**ACTIVITY**
Leave every image out, and return the rest of the data word for word.

**MATERIALS PROVIDED**
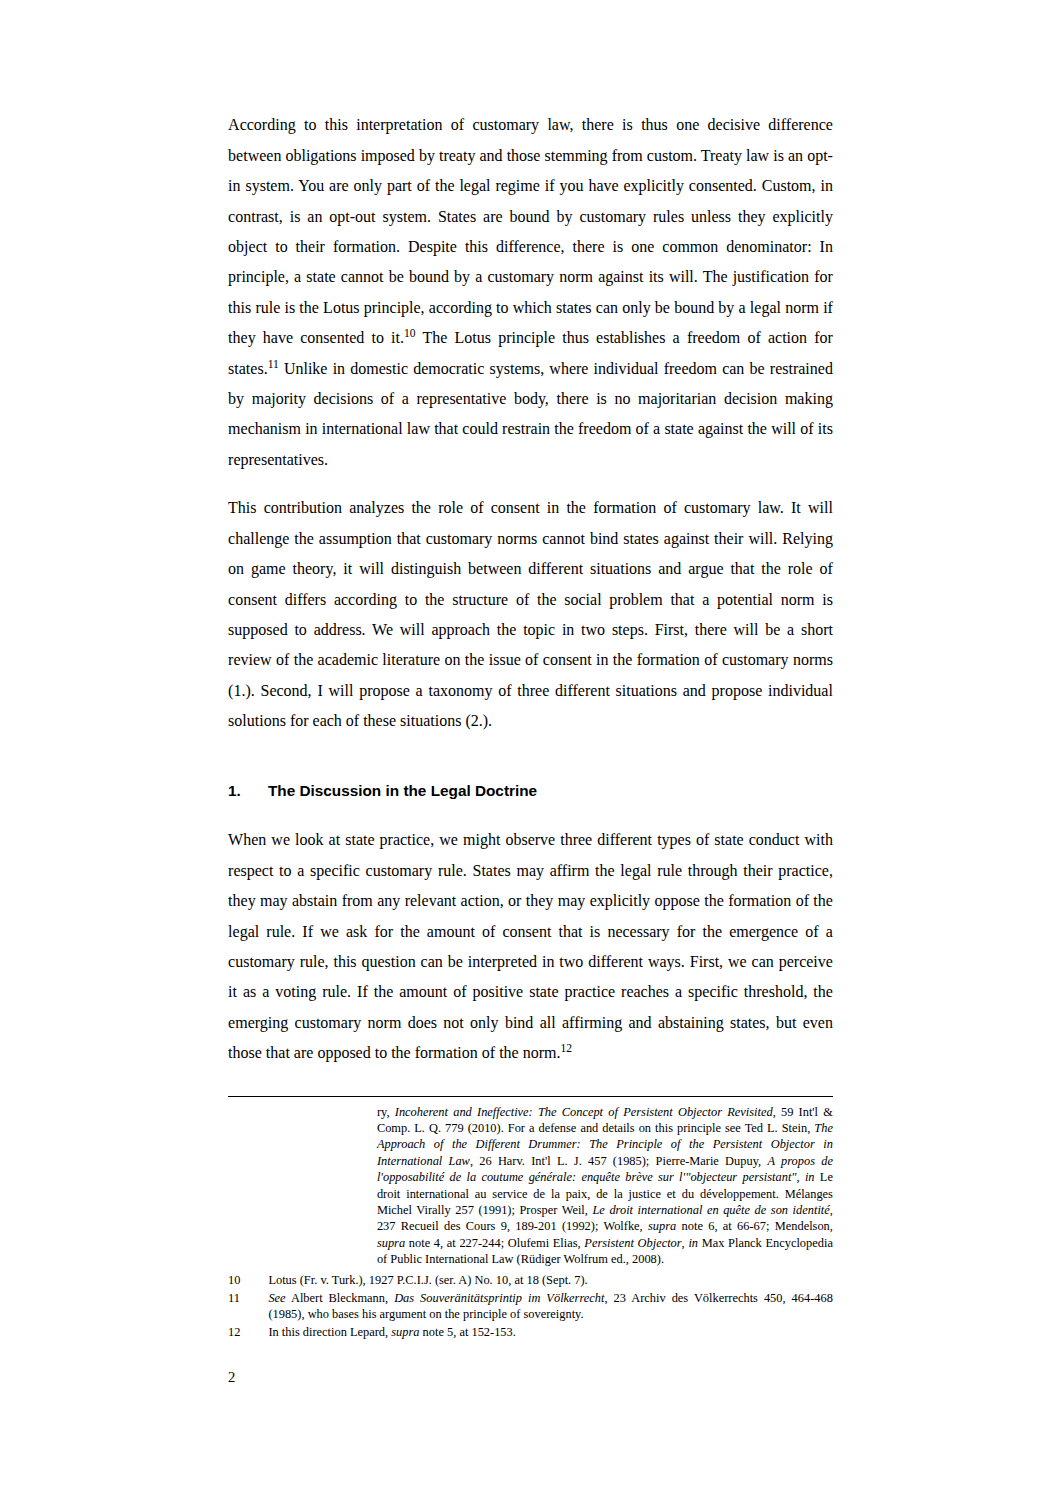According to this interpretation of customary law, there is thus one decisive difference between obligations imposed by treaty and those stemming from custom. Treaty law is an opt-in system. You are only part of the legal regime if you have explicitly consented. Custom, in contrast, is an opt-out system. States are bound by customary rules unless they explicitly object to their formation. Despite this difference, there is one common denominator: In principle, a state cannot be bound by a customary norm against its will. The justification for this rule is the Lotus principle, according to which states can only be bound by a legal norm if they have consented to it.10 The Lotus principle thus establishes a freedom of action for states.11 Unlike in domestic democratic systems, where individual freedom can be restrained by majority decisions of a representative body, there is no majoritarian decision making mechanism in international law that could restrain the freedom of a state against the will of its representatives.
This contribution analyzes the role of consent in the formation of customary law. It will challenge the assumption that customary norms cannot bind states against their will. Relying on game theory, it will distinguish between different situations and argue that the role of consent differs according to the structure of the social problem that a potential norm is supposed to address. We will approach the topic in two steps. First, there will be a short review of the academic literature on the issue of consent in the formation of customary norms (1.). Second, I will propose a taxonomy of three different situations and propose individual solutions for each of these situations (2.).
1. The Discussion in the Legal Doctrine
When we look at state practice, we might observe three different types of state conduct with respect to a specific customary rule. States may affirm the legal rule through their practice, they may abstain from any relevant action, or they may explicitly oppose the formation of the legal rule. If we ask for the amount of consent that is necessary for the emergence of a customary rule, this question can be interpreted in two different ways. First, we can perceive it as a voting rule. If the amount of positive state practice reaches a specific threshold, the emerging customary norm does not only bind all affirming and abstaining states, but even those that are opposed to the formation of the norm.12
ry, Incoherent and Ineffective: The Concept of Persistent Objector Revisited, 59 Int'l & Comp. L. Q. 779 (2010). For a defense and details on this principle see Ted L. Stein, The Approach of the Different Drummer: The Principle of the Persistent Objector in International Law, 26 Harv. Int'l L. J. 457 (1985); Pierre-Marie Dupuy, A propos de l'opposabilité de la coutume générale: enquête brève sur l'"objecteur persistant", in Le droit international au service de la paix, de la justice et du développement. Mélanges Michel Virally 257 (1991); Prosper Weil, Le droit international en quête de son identité, 237 Recueil des Cours 9, 189-201 (1992); Wolfke, supra note 6, at 66-67; Mendelson, supra note 4, at 227-244; Olufemi Elias, Persistent Objector, in Max Planck Encyclopedia of Public International Law (Rüdiger Wolfrum ed., 2008).
10
Lotus (Fr. v. Turk.), 1927 P.C.I.J. (ser. A) No. 10, at 18 (Sept. 7).
11
See Albert Bleckmann, Das Souveränitätsprintip im Völkerrecht, 23 Archiv des Völkerrechts 450, 464-468 (1985), who bases his argument on the principle of sovereignty.
12
In this direction Lepard, supra note 5, at 152-153.
2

**SOLUTION TO THE PROBLEM**
According to this interpretation of customary law, there is thus one decisive difference between obligations imposed by treaty and those stemming from custom. Treaty law is an opt-in system. You are only part of the legal regime if you have explicitly consented. Custom, in contrast, is an opt-out system. States are bound by customary rules unless they explicitly object to their formation. Despite this difference, there is one common denominator: In principle, a state cannot be bound by a customary norm against its will. The justification for this rule is the Lotus principle, according to which states can only be bound by a legal norm if they have consented to it.10 The Lotus principle thus establishes a freedom of action for states.11 Unlike in domestic democratic systems, where individual freedom can be restrained by majority decisions of a representative body, there is no majoritarian decision making mechanism in international law that could restrain the freedom of a state against the will of its representatives.
This contribution analyzes the role of consent in the formation of customary law. It will challenge the assumption that customary norms cannot bind states against their will. Relying on game theory, it will distinguish between different situations and argue that the role of consent differs according to the structure of the social problem that a potential norm is supposed to address. We will approach the topic in two steps. First, there will be a short review of the academic literature on the issue of consent in the formation of customary norms (1.). Second, I will propose a taxonomy of three different situations and propose individual solutions for each of these situations (2.).
1. The Discussion in the Legal Doctrine
When we look at state practice, we might observe three different types of state conduct with respect to a specific customary rule. States may affirm the legal rule through their practice, they may abstain from any relevant action, or they may explicitly oppose the formation of the legal rule. If we ask for the amount of consent that is necessary for the emergence of a customary rule, this question can be interpreted in two different ways. First, we can perceive it as a voting rule. If the amount of positive state practice reaches a specific threshold, the emerging customary norm does not only bind all affirming and abstaining states, but even those that are opposed to the formation of the norm.12
ry, Incoherent and Ineffective: The Concept of Persistent Objector Revisited, 59 Int'l & Comp. L. Q. 779 (2010). For a defense and details on this principle see Ted L. Stein, The Approach of the Different Drummer: The Principle of the Persistent Objector in International Law, 26 Harv. Int'l L. J. 457 (1985); Pierre-Marie Dupuy, A propos de l'opposabilité de la coutume générale: enquête brève sur l'"objecteur persistant", in Le droit international au service de la paix, de la justice et du développement. Mélanges Michel Virally 257 (1991); Prosper Weil, Le droit international en quête de son identité, 237 Recueil des Cours 9, 189-201 (1992); Wolfke, supra note 6, at 66-67; Mendelson, supra note 4, at 227-244; Olufemi Elias, Persistent Objector, in Max Planck Encyclopedia of Public International Law (Rüdiger Wolfrum ed., 2008).
10
Lotus (Fr. v. Turk.), 1927 P.C.I.J. (ser. A) No. 10, at 18 (Sept. 7).
11
See Albert Bleckmann, Das Souveränitätsprintip im Völkerrecht, 23 Archiv des Völkerrechts 450, 464-468 (1985), who bases his argument on the principle of sovereignty.
12
In this direction Lepard, supra note 5, at 152-153.
2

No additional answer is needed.